### Task objective
Rewrite the lines of the listing below as a Markdown table with the columns "Row" and "Line", starting with the line containing "체계화 된 데이터가 곧 AI 시대의 경쟁력이다" and going on through the line containing "Fui obrigado a". Give each line its own numbered row, skip blank lines, and leave the pictures out.

(Collected data entries)
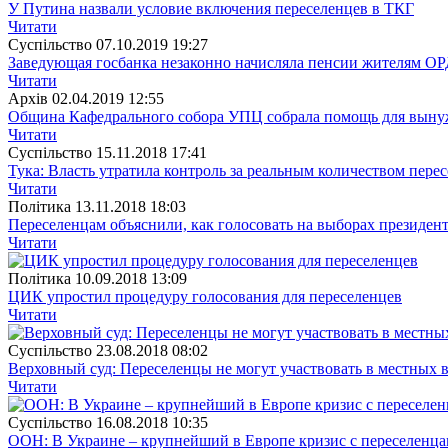
У Путина назвали условие включения переселенцев в ТКГ
Читати
Суспiльство
07.10.2019 19:27
Заведующая госбанка незаконно начисляла пенсии жителям О
Читати
Архiв
02.04.2019 12:55
Община Кафедрального собора УПЦ собрала помощь для выну
Читати
Суспiльство
15.11.2018 17:41
Тука: Власть утратила контроль за реальным количеством пере
Читати
Полiтика
13.11.2018 18:03
Переселенцам объяснили, как голосовать на выборах президен
Читати
Полiтика
10.09.2018 13:09
ЦИК упростил процедуру голосования для переселенцев
Читати
Суспiльство
23.08.2018 08:02
Верховный суд: Переселенцы не могут участвовать в местных 
Читати
Суспiльство
16.08.2018 10:35
ООН: В Украине – крупнейший в Европе кризис с переселенц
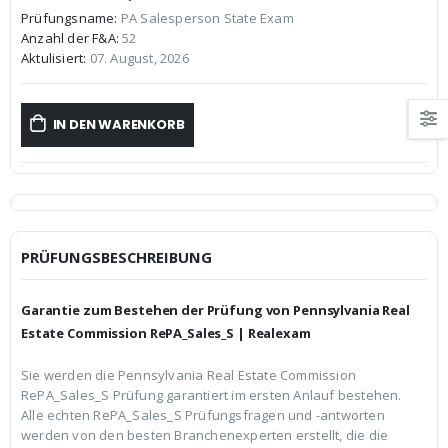
Preis
Preis
Prüfungsname:
PA Salesperson State Exam
war:
ist:
Anzahl der F&A:
52
€59,99
€39,99.
Aktulisiert:
07. August, 2026
IN DEN WARENKORB
PRÜFUNGSBESCHREIBUNG
Garantie zum Bestehen der Prüfung von Pennsylvania Real
Estate Commission RePA_Sales_S | Realexam
Sie werden die Pennsylvania Real Estate Commission
RePA_Sales_S Prüfung garantiert im ersten Anlauf bestehen.
Alle echten RePA_Sales_S Prüfungsfragen und -antworten
werden von den besten Branchenexperten erstellt, die die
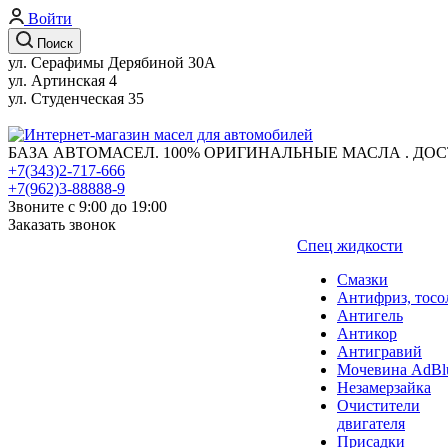
Войти
Поиск
ул. Серафимы Дерябиной 30А
ул. Артинская 4
ул. Студенческая 35
БАЗА АВТОМАСЕЛ. 100% ОРИГИНАЛЬНЫЕ МАСЛА . ДОС
+7(343)2-717-666
+7(962)3-88888-9
Звоните с 9:00 до 19:00
Заказать звонок
Спец жидкости
Смазки
Антифриз, тосо
Антигель
Антикор
Антигравий
Мочевина AdBl
Незамерзайка
Очистители
двигателя
Присадки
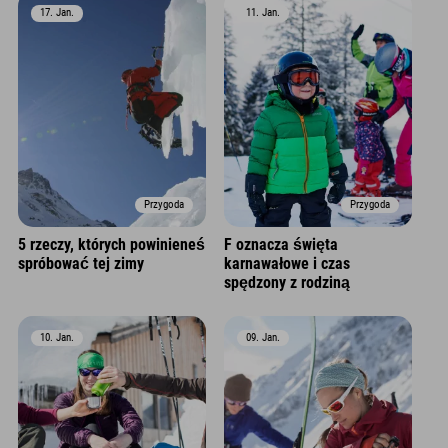
17. Jan.
11. Jan.
Przygoda
Przygoda
5 rzeczy, których powinieneś
F oznacza święta
spróbować tej zimy
karnawałowe i czas
spędzony z rodziną
10. Jan.
09. Jan.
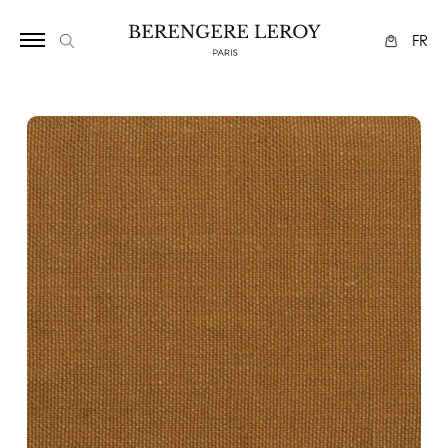
17
FR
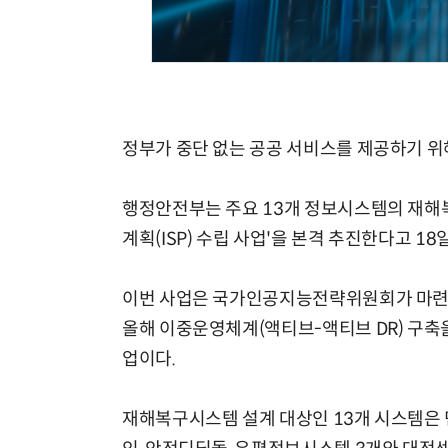
체계화 된 데이터가 곧 AI 시대의 경쟁력이다
정부가 중단 없는 공공 서비스를 제공하기 위
행정안전부는 주요 13개 정보시스템의 재해복
계획(ISP) 수립 사업'을 본격 추진한다고 18
이번 사업은 국가인공지능전략위원회가 마련한 
올해 이중운영체계(액티브-액티브 DR) 구축
업이다.
재해복구시스템 설계 대상인 13개 시스템은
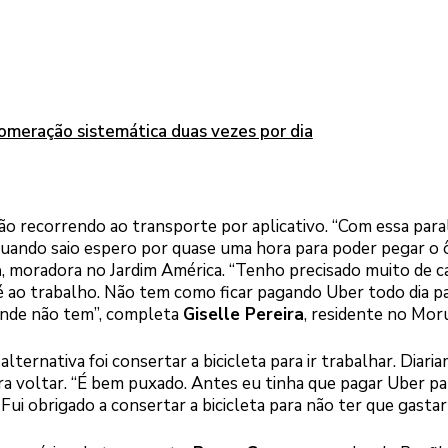
lomeração sistemática duas vezes por dia
 recorrendo ao transporte por aplicativo. “Com essa paral
 quando saio espero por quase uma hora para poder pegar o 
a
, moradora no Jardim América. “Tenho precisado muito de c
ao trabalho. Não tem como ficar pagando Uber todo dia par
onde não tem”, completa
Giselle Pereira
, residente no Mor
 alternativa foi consertar a bicicleta para ir trabalhar. Diar
ara voltar. “É bem puxado. Antes eu tinha que pagar Uber pa
 Fui obrigado a consertar a bicicleta para não ter que gastar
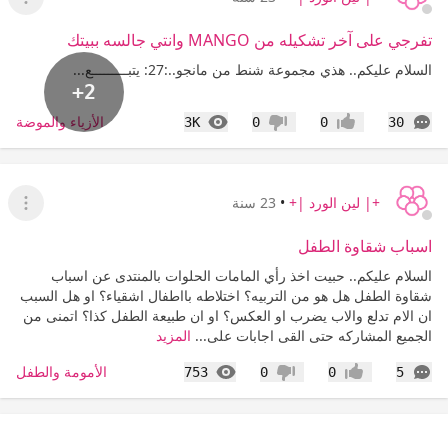
عرض ا
تفرجي على آخر تشكيله من MANGO وانتي جالسه ببيتك
السلام عليكم.. هذي مجموعة شنط من مانجو..:27: يتبـــــــــع...
+2
التعليقات
المشاهدات
الأزياء والموضة
3K
0
0
30
إعجاب
عدم إعجاب
+| لين الورد |+
•
23 سنة
عرض ا
اسباب شقاوة الطفل
السلام عليكم.. حبيت اخذ رأي المامات الحلوات بالمنتدى عن اسباب
شقاوة الطفل هل هو من التربيه؟ اختلاطه بااطفال اشقياء؟ او هل السبب
ان الام تدلع والاب يضرب او العكس؟ او ان طبيعة الطفل كذا؟ اتمنى من
الجميع المشاركه حتى القى اجابات على...
المزيد
التعليقات
المشاهدات
الأمومة والطفل
753
0
0
5
إعجاب
عدم إعجاب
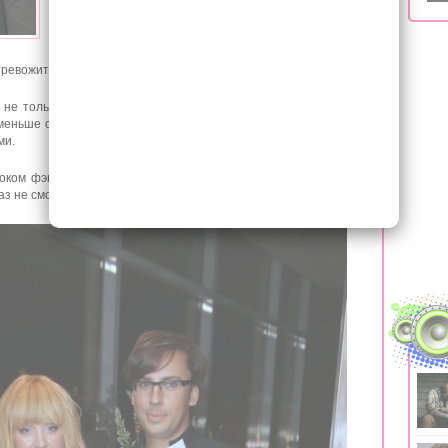
ни времени, ни денег, ни сил. Огромное внимание
при возведении своего замка Алла и Максим
уделили месту, где он будет располагаться. Для
строительства супруги выбрали спокойное и тихое
 тревожить — деревню Грязь.
 не только снаружи, но и внутри, потому внутренней отделке
 меньше сил и даже обратились за помощью к профессионалу,
ми.
оком фэн-шуй одну единственную задачу – обставить в доме
лаз не смог помешать их семейному счастью.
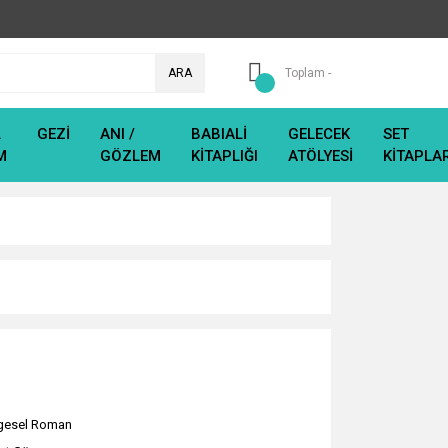
ARA
Toplam -
L
GEZİ
ANI /
BABIALİ
GELECEK
SET
M
GÖZLEM
KİTAPLIĞI
ATÖLYESİ
KİTAPLA
gesel Roman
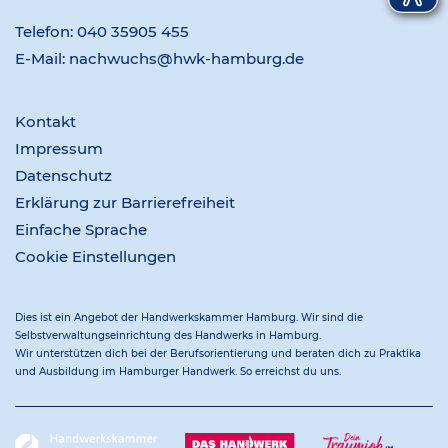
Telefon:
040 35905 455
E-Mail:
nachwuchs@hwk-hamburg.de
Kontakt
Impressum
Datenschutz
Erklärung zur Barrierefreiheit
Einfache Sprache
Cookie Einstellungen
Dies ist ein Angebot der Handwerkskammer Hamburg. Wir sind die
Selbstverwaltungseinrichtung des Handwerks in Hamburg.
Wir unterstützen dich bei der Berufsorientierung und beraten dich zu Praktika
und Ausbildung im Hamburger Handwerk. So erreichst du uns.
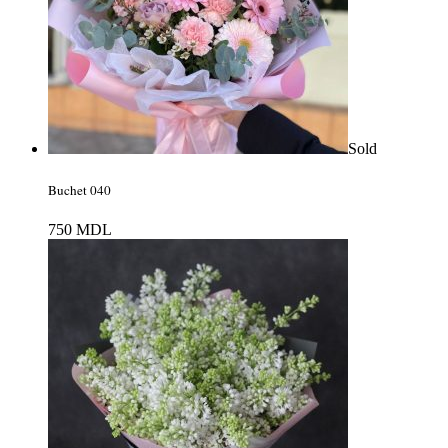
Sold
Buchet 040
750
MDL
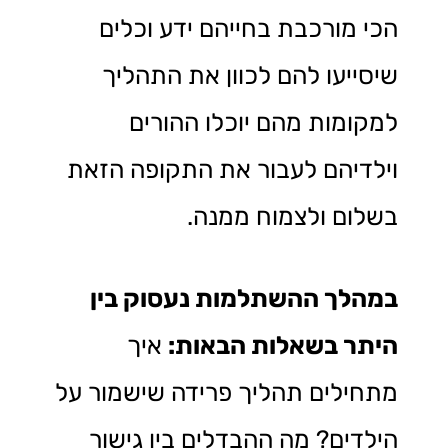
הכי מורכבת בחייהם ידע וכלים
שיסייעו להם לכוון את התהליך
למקומות מהם יוכלו ההורים
וילדיהם לעבור את התקופה הזאת
בשלום ולצמוח ממנה.
במהלך ההשתלמות נעסוק בין
היתר בשאלות הבאות:
איך
מתחילים תהליך פרידה שישמור על
הילדים? מה ההבדלים בין גישור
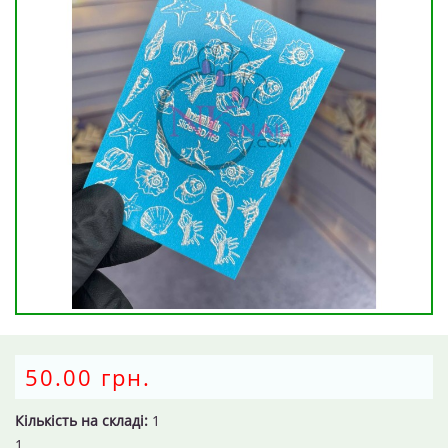
50.00 грн.
Кількість на складі:
1
1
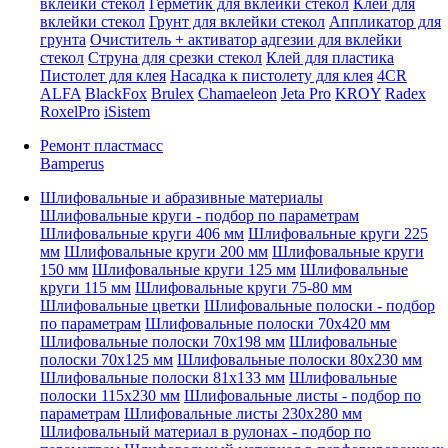
вклейки стекол
Герметик для вклейки стекол
Клей для
вклейки стекол
Грунт для вклейки стекол
Аппликатор для
грунта
Очиститель + активатор адгезии для вклейки
стекол
Струна для срезки стекол
Клей для пластика
Пистолет для клея
Насадка к пистолету для клея
4CR
ALFA
BlackFox
Brulex
Chamaeleon
Jeta Pro
KROY
Radex
RoxelPro
iSistem
Ремонт пластмасс
Bamperus
Шлифовальные и абразивные материалы
Шлифовальные круги - подбор по параметрам
Шлифовальные круги 406 мм
Шлифовальные круги 225
мм
Шлифовальные круги 200 мм
Шлифовальные круги
150 мм
Шлифовальные круги 125 мм
Шлифовальные
круги 115 мм
Шлифовальные круги 75-80 мм
Шлифовальные цветки
Шлифовальные полоски - подбор
по параметрам
Шлифовальные полоски 70x420 мм
Шлифовальные полоски 70x198 мм
Шлифовальные
полоски 70x125 мм
Шлифовальные полоски 80x230 мм
Шлифовальные полоски 81x133 мм
Шлифовальные
полоски 115x230 мм
Шлифовальные листы - подбор по
параметрам
Шлифовальные листы 230x280 мм
Шлифовальный материал в рулонах - подбор по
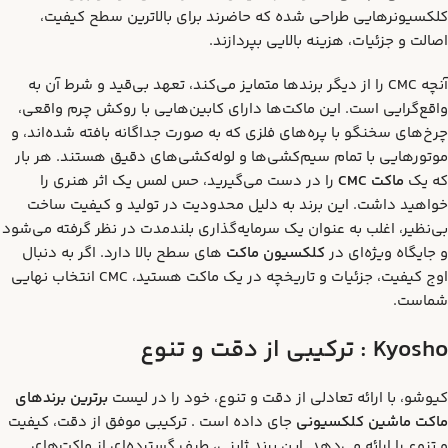
کلکسیونرهایی طراحی شده که حاضرند برای بالاترین سطح کیفیت،
اصالت و جزئیات، هزینه بالایی بپردازند.
آنچه CMC را از دیگر برندها متمایز می‌کند، تعهد بی‌قید و شرط آن به
واقع‌گرایی است. این ماکت‌ها دارای کابین‌هایی با روکش چرم واقعی،
چرخ‌های سخنگو با پره‌های فلزی که به صورت جداگانه بافته شده‌اند، و
موتورهایی با تمام سیم‌کشی‌ها و لوله‌کشی‌های دقیق هستند. هر بار
که یک
ماکت
CMC
را در دست می‌گیرید، حس لمس یک اثر هنری را
خواهید داشت. این برند به دلیل محدودیت در تولید و کیفیت ساخت
بی‌نظیر، اغلب به عنوان یک سرمایه‌گذاری بلندمدت در نظر گرفته می‌شود
و جایگاه ویژه‌ای در
کلکسیون ماکت
های سطح بالا دارد. اگر به دنبال
اوج کیفیت، جزئیات و تاریخچه در یک ماکت هستید، CMC انتخاب نهایی
شماست.
Kyosho :
ترکیبی از دقت و تنوع
کیوشو، با ارائه تعادلی از دقت و تنوع، خود را در لیست
برترین برندهای
ماکت ماشین کلکسیونی
جای داده است . ترکیبی موفق از دقت، کیفیت
و تنوع را ارائه می‌دهد. این برند ژاپنی، طیف گسترده‌ای از ماکت‌های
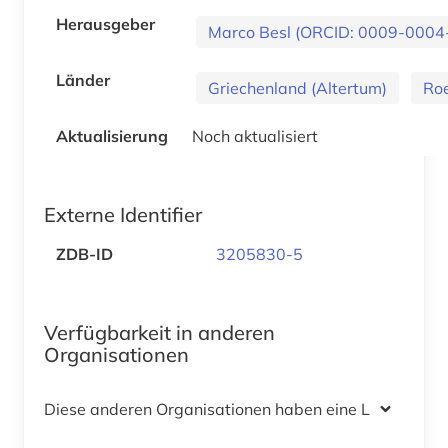
Herausgeber
Marco Besl (ORCID: 0009-0004
Länder
Griechenland (Altertum)
Ro
Aktualisierung
Noch aktualisiert
Externe Identifier
ZDB-ID
3205830-5
Verfügbarkeit in anderen
Organisationen
Diese anderen Organisationen haben eine Lizenz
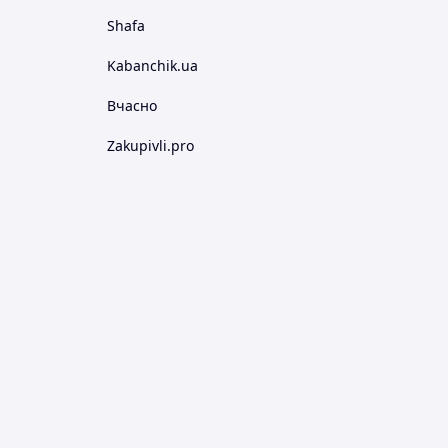
Shafa
Kabanchik.ua
Вчасно
Zakupivli.pro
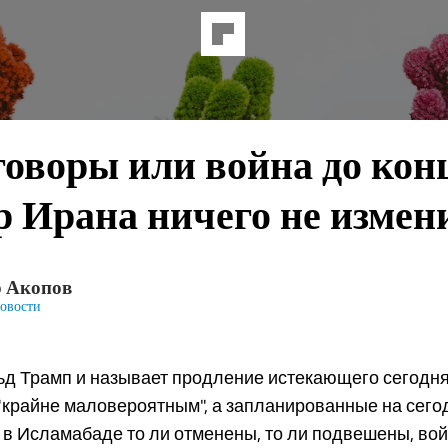
оворы или война до кон
 Ирана ничего не измен
р Акопов
овости
ьд Трамп и называет продление истекающего сегодн
"крайне маловероятным", а запланированные на сего
 в Исламабаде то ли отменены, то ли подвешены, во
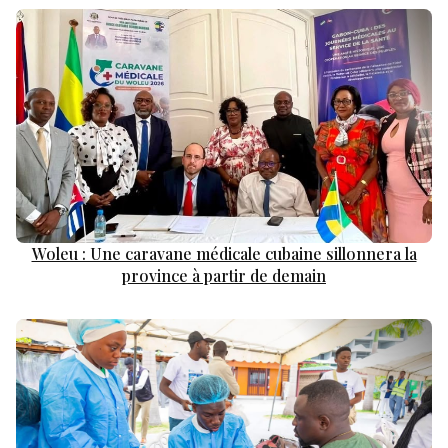
Woleu : Une caravane médicale cubaine sillonnera la
province à partir de demain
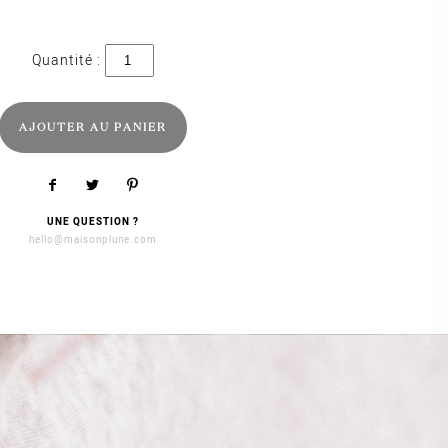
quantité
de
Love
AJOUTER AU PANIER
UNE QUESTION ?
hello@maisonplune.com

### Answer to this task
| Row | Line |
|---|---|
| 1 | 체계화 된 데이터가 곧 AI 시대의 경쟁력이다 |
| 2 | 정부가 중단 없는 공공 서비스를 제공하기 위 |
| 3 | 행정안전부는 주요 13개 정보시스템의 재해복 |
| 4 | 계획(ISP) 수립 사업'을 본격 추진한다고 18 |
| 5 | 이번 사업은 국가인공지능전략위원회가 마련한  |
| 6 | 올해 이중운영체계(액티브-액티브 DR) 구축 |
| 7 | 업이다. |
| 8 | 재해복구시스템 설계 대상인 13개 시스템은 |
| 9 | lomeração sistemática duas vezes por dia |
| 10 |  recorrendo ao transporte por aplicativo. “Com essa paral |
| 11 |  quando saio espero por quase uma hora para poder pegar o  |
| 12 | a |
| 13 | , moradora no Jardim América. “Tenho precisado muito de c |
| 14 | ao trabalho. Não tem como ficar pagando Uber todo dia par |
| 15 | onde não tem”, completa |
| 16 | Giselle Pereira |
| 17 | , residente no Mor |
| 18 |  alternativa foi consertar a bicicleta para ir trabalhar. Diar |
| 19 | ara voltar. “É bem puxado. Antes eu tinha que pagar Uber pa |
| 20 |  Fui obrigado a consertar a bicicleta para não ter que gastar |